Joash. I feel myself ready, if he wishes it, to give to him my life.
Jehoiada. You have often heard read the history of our kings. Do you remember, my son, what strict laws a king worthy of the crown ought to impose upon himself?
Joash. A wise and good king, so hath God himself declared, puts not his reliance upon riches and gold; he fears the Lord his God, has ever before him his precepts, his laws, his judgments severe, and does not with unjust burdens overwhelm his brethren.
Fénelon had already been two years preceptor to the Duke of Burgundy when this tragedy was written. It is impossible not to feel that Racine must have had that prince in mind when he put into the mouth of young Joash sentiments so likely to have been instilled into the heart of his royal pupil, the great king’s grandson, by such a preceptor as Fénelon. How could the selfish old monarch of France contrive to avoid recognizing his own portrait suggested by contrast in that description of the good king from the lips of little Joash? Racine was here treading on treacherous ground. He will presently find his footing quite give way under him, to let him down into the “horrible pit” of disgrace with his king. This not, however, in the present play.
The tragedist has generously bestowed upon wicked Queen Athaliah a certain loftiness of spirit which, in its display in the final catastrophe, almost redeems her to admiration, if not to sympathy. There is nothing in the play more nearly sublime in declamation than the final speech in which Athaliah greets her own doom, and blasphemously forecasts, for young King Joash, a future of apostasy from God. With this admirable piece of rhetoric, resembling a burst of blasphemy from Satan in “Paradise Lost,” so far as French poetry may be allowed to resemble English, we conclude our representation of Racine. Athaliah has now just heard the announcement of things that assure her of the overthrow of her usurpation. She expresses herself in a speech, the first words of which were, no doubt, designed by the poet to recall the celebrated traditional exclamation of Julian the Apostate, uttered at a moment of irretrievable disaster to his impious hopes—“O Galilean, thou hast conquered!” as follows:
| God of the Jews, ’tis thou that dost prevail! Ay, it is Joash; all without avail Seek I to cheat myself with other thought: I know the wound my weapon on him wrought; I see his father Ahaziah’s face; Naught but brings back to me that hated race. David doth triumph, Ahab only fall— Unpitying God, thou only hast done all! ’Tis thou that, flattering me to hope in vain For easy vengeance, o’er and o’er again Hast with myself myself embroiled anew, Now pangs of conscience rousing, not a few, Now dazzling me with thy rich treasures rare, Which I to burn or pillage did not dare. Let him, then, reign, this son, thy care, thy toil, And, so to signalize his new-got spoil, Let him into my bosom plunge the knife, And take with filial hand his mother’s life. Hearken what wish for him she dying breathes— Wish? nay, what hope, assured hope, bequeaths— That, disobedient, proud, rebellious, he, Faithful to Ahab’s blood received from me, To his grandfather, to his father, like, Abhorrent heir of David, down may strike Thy worship and thy fane, avenger fell Of Athaliah, Ahab, Jezebel! |
With words thus rendered into such English verse as we could command for the purpose, Athaliah disappears from the stage. Her execution follows immediately. This is not exhibited, but is announced with brief, solemn comment from Jehoiada. And so the tragedy ends.

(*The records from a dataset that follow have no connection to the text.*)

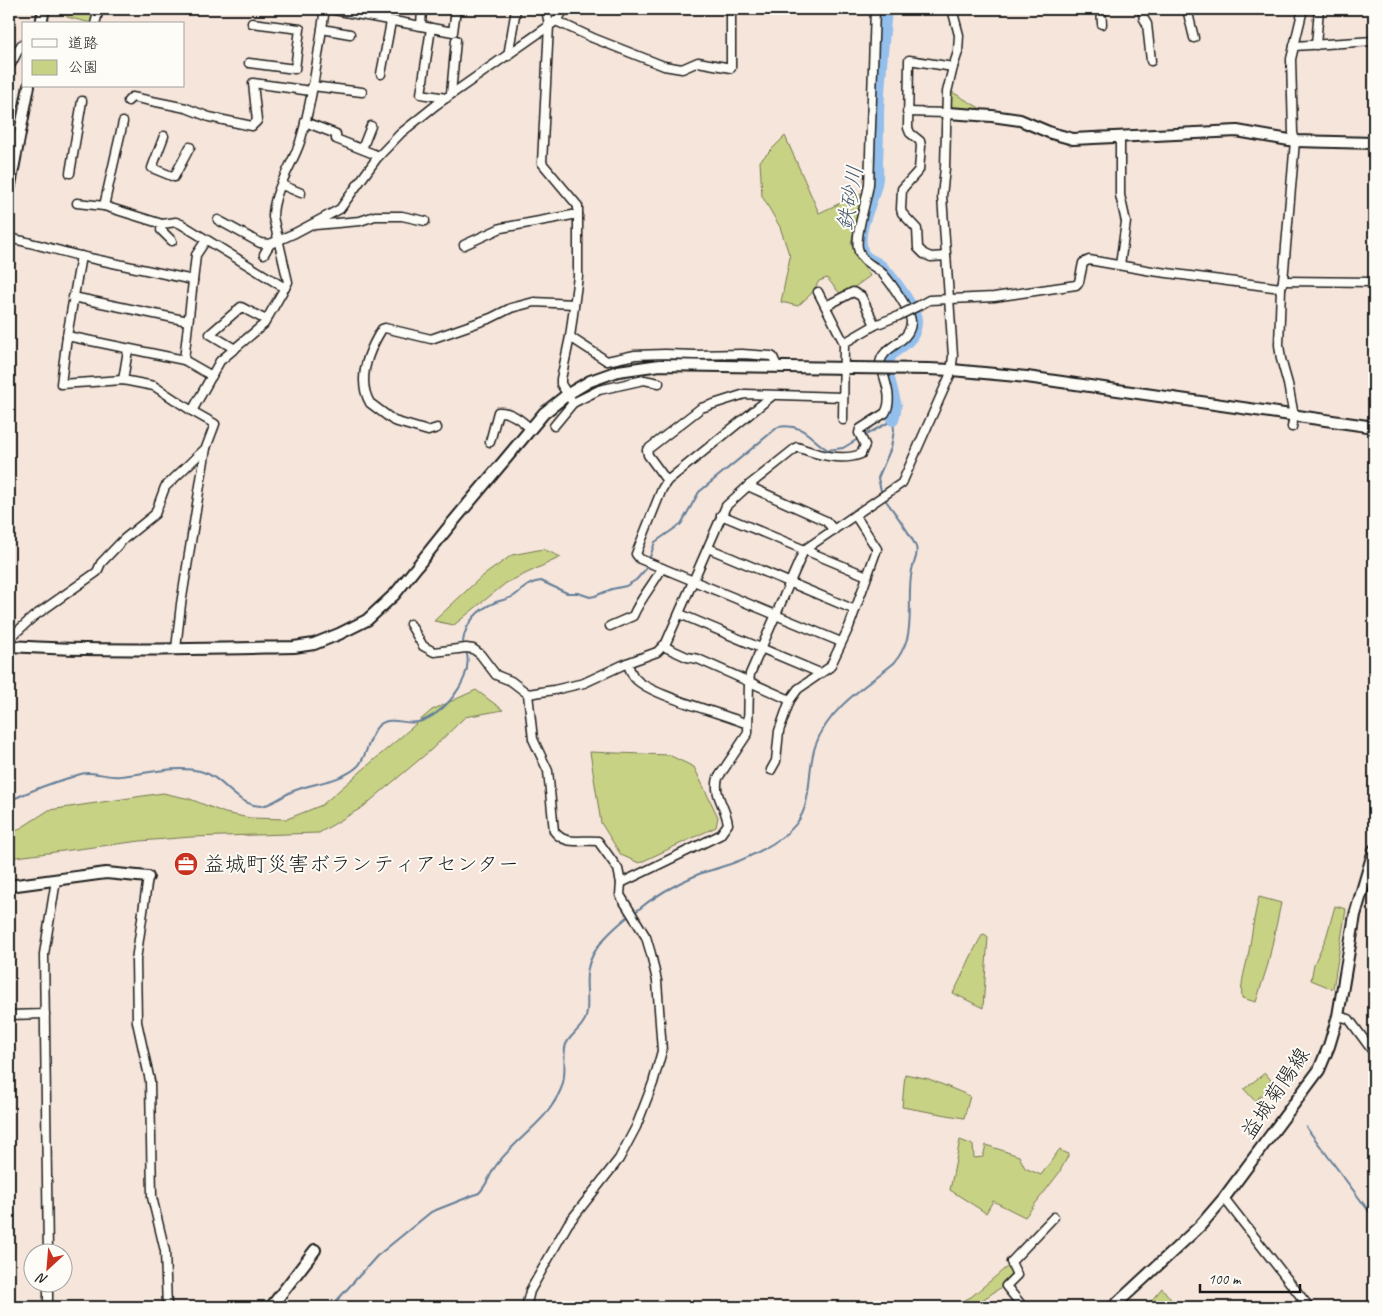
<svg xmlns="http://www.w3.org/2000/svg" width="1383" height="1316" font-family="Caveat,'Klee One',sans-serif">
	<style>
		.green { fill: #c7d285; stroke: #727750 }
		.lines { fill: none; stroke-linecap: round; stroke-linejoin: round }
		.stream { stroke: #637e99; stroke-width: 2 }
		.river { stroke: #93bfed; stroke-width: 12 }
		.street-casing { stroke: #1c1c1c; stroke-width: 11 }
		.secondary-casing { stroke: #1c1c1c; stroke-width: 14 }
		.street { stroke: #fdfcf7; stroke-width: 8 }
		.secondary { stroke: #fdfcf7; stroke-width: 10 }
		.street-bridge-casing { stroke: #1c1c1c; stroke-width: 11; stroke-linecap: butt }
		.secondary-bridge-casing { stroke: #1c1c1c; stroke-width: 14; stroke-linecap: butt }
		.street-bridge { stroke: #fdfcf7; stroke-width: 8 }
		.secondary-bridge { stroke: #fdfcf7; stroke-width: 10 }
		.labels { text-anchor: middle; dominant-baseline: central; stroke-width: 4; stroke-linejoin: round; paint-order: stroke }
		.poi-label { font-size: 21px; fill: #1c1c1c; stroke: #fdfcf7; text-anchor: start }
		.street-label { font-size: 21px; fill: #1c1c1c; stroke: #fdfcf7 }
		.water-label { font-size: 22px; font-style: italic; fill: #4c5d70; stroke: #fdfcf7 }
	</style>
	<rect width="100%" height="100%" fill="#f6e5da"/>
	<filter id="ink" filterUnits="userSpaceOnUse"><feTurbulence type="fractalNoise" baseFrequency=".02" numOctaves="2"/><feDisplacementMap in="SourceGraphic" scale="10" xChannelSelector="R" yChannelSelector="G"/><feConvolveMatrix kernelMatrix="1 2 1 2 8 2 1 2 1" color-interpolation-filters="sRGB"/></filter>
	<g filter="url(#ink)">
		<g class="green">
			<polygon points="68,9 94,9 91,23 67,17"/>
			<polygon points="952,92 985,111 954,110 950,106"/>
			<polygon points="785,136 819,213 864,192 851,243 857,257 870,276 842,296 827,278 819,281 812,293 798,306 781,302 790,257 780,227 762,196 760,161"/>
			<polygon points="543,549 561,557 506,583 454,625 434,621 480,578 512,555"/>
			<polygon points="476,690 503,710 465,717 432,749 363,807 319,833 192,837 140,841 9,858 9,833 13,833 49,810 163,793 190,799 225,813 250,818 287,819 322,805 432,710"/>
			<polygon points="590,752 669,755 694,767 718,817 716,827 639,863 621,855 601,823"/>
			<path d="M1259 897 1281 903 1268 964 1256 1002 1242 998C1240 981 1246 968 1249 951 1252 933 1254 915 1259 897Z"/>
			<polygon points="1335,906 1346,909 1333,989 1311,980 1314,964 1326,938"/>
			<path d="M983 934 986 935 988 937 983 1008 953 993C964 974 971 953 983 934Z"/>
			<polygon points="1265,1073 1274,1084 1255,1101 1244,1089"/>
			<polygon points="905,1074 929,1079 970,1096 964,1118 902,1107"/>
			<polygon points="960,1140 973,1145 974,1158 983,1157 986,1145 1019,1156 1025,1168 1041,1175 1059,1150 1069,1154 1059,1173 1025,1217 993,1201 986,1213 950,1190"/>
			<polygon points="1008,1266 1014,1276 1003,1286 972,1307 951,1307 971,1297"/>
			<polygon points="1162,1288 1177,1307 1146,1307"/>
		</g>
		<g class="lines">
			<g class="stream">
				<polyline points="862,437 893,420 894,430 891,448 878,478 882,495"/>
				<path d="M649 560 655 542 681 524 699 492 778 427C804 423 809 438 828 450L843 448 858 439"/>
				<path d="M463 642C465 623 478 609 496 602 502 600 509 599 514 596 523 589 529 582 541 581L567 593H578L590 597 595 596 612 589 626 586 636 580 645 570 647 564"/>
				<path d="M9 801C30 791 50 783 72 777 77 775 82 773 87 773 98 772 109 778 121 776 146 774 174 765 200 771 224 777 234 804 260 806 271 806 282 796 291 792 312 782 340 783 358 766 367 757 370 733 378 726 390 715 404 725 418 722 443 716 472 681 467 654"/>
				<path d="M634 913C654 896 675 884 699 874 706 871 714 870 721 867 743 861 781 843 796 824 814 801 806 769 816 744 829 708 866 686 894 663 900 656 904 648 907 639 913 617 907 593 912 570 913 562 919 556 916 547 910 532 894 512 884 498"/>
				<polyline points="1306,1127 1374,1218"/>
				<path d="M331 1307 377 1256 431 1212 479 1193C487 1185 489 1176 495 1167 515 1138 547 1123 561 1089 567 1076 563 1062 565 1048 566 1037 582 1030 586 1017 590 1001 584 983 588 968 592 947 614 928 630 915"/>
			</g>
			<path class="river" d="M886 9C883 44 879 80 878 115 878 131 878 146 877 161 877 169 878 177 876 184 872 205 856 228 862 251 865 261 876 260 882 267 892 277 916 308 916 321 916 348 889 345 886 367L896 406 893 420"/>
			<g class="street-casing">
				<g id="street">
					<polyline points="329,9 453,32 456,9"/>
					<polyline points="546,9 549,25 542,163 578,206 578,276 570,337 561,379 561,384 573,403"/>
					<polyline points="1101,9 1102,24"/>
					<polyline points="1142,9 1144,19 1147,24 1151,61"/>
					<polyline points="1187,9 1194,38"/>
					<polyline points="556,21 593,38 664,66 682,69 698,62 731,68 731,9"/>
					<polyline points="95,24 99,9"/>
					<polyline points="421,26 422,9"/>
					<polyline points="431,28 421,94 446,98"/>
					<polyline points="322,29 350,34"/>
					<polyline points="1316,45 1319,9"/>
					<polyline points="1294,46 1374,41"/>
					<polyline points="508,56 516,9"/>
					<polyline points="249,63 295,69 300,29 252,23"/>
					<polyline points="9,68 21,45"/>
					<polyline points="381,74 391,22"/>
					<polyline points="312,86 362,92"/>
					<polyline points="451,94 456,40"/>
					<polyline points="128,101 132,97 186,108 209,117 252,126 257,121 253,83 311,91"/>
					<polyline points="907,112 947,113"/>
					<polyline points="305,122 336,134 336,139 379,156"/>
					<polyline points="164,136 152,168 174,177 190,147"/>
					<polyline points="1120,137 1120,195 1126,222 1120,265"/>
					<polyline points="362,149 371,126"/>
					<polyline points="70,173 82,101"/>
					<polyline points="282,185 301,193"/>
					<polyline points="77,203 104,206 162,224 161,230 172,241"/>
					<polyline points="104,206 123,122"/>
					<polyline points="218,220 260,243 270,244 295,233 340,209 377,158 401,133 436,105 556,21 565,9"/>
					<polyline points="162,224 176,222 181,224 285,288"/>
					<polyline points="315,225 360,221 375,216 402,216 425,221"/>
					<path d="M9 238C33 243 56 250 80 256 117 264 155 272 193 280"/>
					<polyline points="206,240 196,255 184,360 212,376"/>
					<polyline points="464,245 501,228 578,214"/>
					<polyline points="264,254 270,244"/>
					<polyline points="946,256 931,257 924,254 918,248 917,229 902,213 901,209 902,189 919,170 921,146 920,141 910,133 908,128 909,60 953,67"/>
					<polyline points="1283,281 1374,282"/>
					<polyline points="818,292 844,343"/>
					<polyline points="73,297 188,321"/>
					<polyline points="920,305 929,300 994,297 1076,285 1079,282 1083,263 1089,260 1152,271 1281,288"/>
					<polyline points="826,306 853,292 861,296 875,325"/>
					<polyline points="67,336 184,360"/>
					<polyline points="570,337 607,361 635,355 665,354 695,355 742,354 771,356 773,357 777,366"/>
					<polyline points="235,349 210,334 241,307 266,320"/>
					<polyline points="123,380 128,350"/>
					<polyline points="772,396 667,481 662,489 636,554 640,559 662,568 841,642"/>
					<path d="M192 411 220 361 264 324 288 282 273 217C273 191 292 166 300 142 313 99 318 53 325 9"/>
					<polyline points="843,420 844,343 875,325 898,316"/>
					<polyline points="554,426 573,403 599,390 644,380 659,383"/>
					<polyline points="1292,427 1294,416 1288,384 1281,359 1279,345 1281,288 1283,281 1295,141 1293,133 1291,59 1303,9"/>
					<path d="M437 428 428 431 394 421 370 403C356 379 369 350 382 329L385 328 431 339 491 318 511 308 534 302 574 304"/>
					<path d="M490 442 498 412C511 411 522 421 531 429"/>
					<polyline points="667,481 648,455 647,450 701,408 745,394 842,397"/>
					<polyline points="748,486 826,521 834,530"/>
					<polyline points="721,515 867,576"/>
					<polyline points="708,548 855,610"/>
					<polyline points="680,614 820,673"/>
					<path d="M410 624 423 646 434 652 466 648 473 649 480 654 496 675 511 681 528 694 533 739 548 771 554 831C565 846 581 839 598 841L618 869 621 883 620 895 646 937 651 954 657 981 662 1051 653 1083 636 1127 619 1159 568 1224 530 1291 526 1307"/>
					<path d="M610 626 633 616C640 599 653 585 662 568"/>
					<polyline points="9,639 33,617 97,572 101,563 124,539 155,514 165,487 206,448 215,424 192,411 154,386 123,380 61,384 67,336 81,256"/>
					<polyline points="663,646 687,657 698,659 790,700"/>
					<polyline points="176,649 181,604 206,448"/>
					<path d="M627 663C629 667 631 673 634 677 647 695 723 713 747 724"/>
					<path d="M528 694 554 690 584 683 627 663 657 652 666 643 726 506 748 486 797 447C816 454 841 462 861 454L865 445 859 433 860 429 885 413C894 399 884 378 880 363 883 345 909 344 911 323 912 312 891 283 883 274 873 264 861 263 858 248 855 234 867 200 869 184 870 165 870 146 871 127 872 87 874 48 875 9"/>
					<polyline points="771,770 776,761 779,731 790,700 798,689 830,667 849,627 877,549 855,515"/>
					<polyline points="148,877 136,960 137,1022 150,1081 152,1197 165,1251 167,1307"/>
					<path d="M621 883 720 835 728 824C726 807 713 795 718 778L748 733 749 682 750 674 804 550 902 483 951 373 953 356 942 196 945 168 947 92 953 67 958 52 959 35 952 9"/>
					<polyline points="9,1015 45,1014"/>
					<polyline points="1338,1016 1349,1019 1374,1053"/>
					<polyline points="1224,1198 1309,1307"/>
					<polyline points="48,1254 44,954 56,880"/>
					<polyline points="48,1284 48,1307"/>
					<polyline points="1023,1307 1006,1286 1017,1275 1011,1262 1054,1217"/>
				</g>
			</g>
			<g class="secondary-casing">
				<g id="secondary">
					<polyline points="41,24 44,9"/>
					<polyline points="947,113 992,116 1020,120 1051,133 1073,139 1237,131 1295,141 1374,143"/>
					<polyline points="9,190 29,86"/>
					<polyline points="928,369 952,370 1027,377 1374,427"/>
					<path d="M9 646C104 652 199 649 294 647L314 644 339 634 367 620 395 594 447 529 544 413 568 394 590 381 618 371 660 365 851 368"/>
					<polyline points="9,886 106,873 148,877"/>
					<polyline points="271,1307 315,1250"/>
					<polyline points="1113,1307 1200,1226 1224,1198 1319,1070 1329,1046 1338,1016 1355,915 1374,850"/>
				</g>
			</g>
			<use href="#street" class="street"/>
			<use href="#secondary" class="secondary"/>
			<g class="street-bridge-casing">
				<polyline id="street-bridge" points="898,316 920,305"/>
			</g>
			<g class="secondary-bridge-casing">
				<polyline id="secondary-bridge" points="851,368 928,369"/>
			</g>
			<use href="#street-bridge" class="street-bridge"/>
			<use href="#secondary-bridge" class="secondary-bridge"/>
		</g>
	</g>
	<defs>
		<g id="office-disc" transform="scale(1.25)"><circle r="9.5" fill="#c8321e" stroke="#fdfcf7"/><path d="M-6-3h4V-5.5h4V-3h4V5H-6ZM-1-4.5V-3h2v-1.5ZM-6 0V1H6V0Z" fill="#fff"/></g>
	</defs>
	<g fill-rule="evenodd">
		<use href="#office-disc" x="186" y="864"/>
	</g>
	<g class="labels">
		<g class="poi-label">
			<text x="204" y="864">益城町災害ボランティアセンター</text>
		</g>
		<g class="street-label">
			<text transform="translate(1275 1093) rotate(-56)">益城菊陽線</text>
		</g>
		<g class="water-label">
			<text transform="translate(850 198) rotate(-80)">鉄砂川</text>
		</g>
	</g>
	<rect width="1383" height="1316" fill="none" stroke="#fdfcf7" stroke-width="30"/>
	<rect x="15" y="15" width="1353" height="1286" fill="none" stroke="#1c1c1c" stroke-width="2" filter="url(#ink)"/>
	<rect x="22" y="22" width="162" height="65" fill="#fdfcf7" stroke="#a3a29f"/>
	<rect x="32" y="39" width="25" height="8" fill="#fdfcf7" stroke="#a3a29f"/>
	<text x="68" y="48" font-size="15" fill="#1c1c1c">道路</text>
	<rect x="32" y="60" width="25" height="15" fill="#c7d285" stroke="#a3a29f"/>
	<text x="68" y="72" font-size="15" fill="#1c1c1c">公園</text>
	<g transform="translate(48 1268) rotate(206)"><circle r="24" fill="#fdfcf7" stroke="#a3a29f"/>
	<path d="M0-4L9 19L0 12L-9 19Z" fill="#c8321e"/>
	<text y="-8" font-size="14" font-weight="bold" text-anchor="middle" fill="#1c1c1c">N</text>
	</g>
	<path d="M1200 1284v8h100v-8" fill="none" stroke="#1c1c1c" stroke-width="2.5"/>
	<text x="1208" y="1284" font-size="15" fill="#1c1c1c" stroke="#fdfcf7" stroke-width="4" paint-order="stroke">100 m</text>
</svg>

The interest of the piece, to the modern reader, is by no means equal to its fame. One reproaches one’s self, but one yawns in conscientiously perusing it. Still, one feels the work of the author to be irreproachably, nay, consummately, good. But fashions in taste change; and we cannot hold ourselves responsible for admiring, or, at any rate, for enjoying, according to the judgment of other races and of former generations. It is—so, with grave concurrence, we say—It is a great classic, worthy of the praise that it receives. We are glad that we have read it; and, let us be candid, equally glad that we have not to read it again.
As has already been intimated, Racine, after “Athaliah,” wrote tragedy no more. He ceased to interest himself in the fortune of his plays. His son “Louis,” in his Life of his father, testifies that he never heard his father speak in the family of the dramas that he had written. His theatrical triumphs seemed to afford him no pleasure. He repented of them rather than gloried in them.
While one need not doubt that this regret of Racine’s for the devotion of his powers to the production of tragedy was a sincere regret of his conscience, one may properly wish that the regret had been more heroic. The fact is, Racine was somewhat feminine in character as well as in genius. He could not beat up with stout heart undismayed against an adverse wind. And the wind blew adverse at length to Racine, from the principal quarter, the court of Versailles. From being a chief favorite with his sovereign, Racine fell into the position of an exile from the royal presence. The immediate occasion was one honorable rather than otherwise to the poet.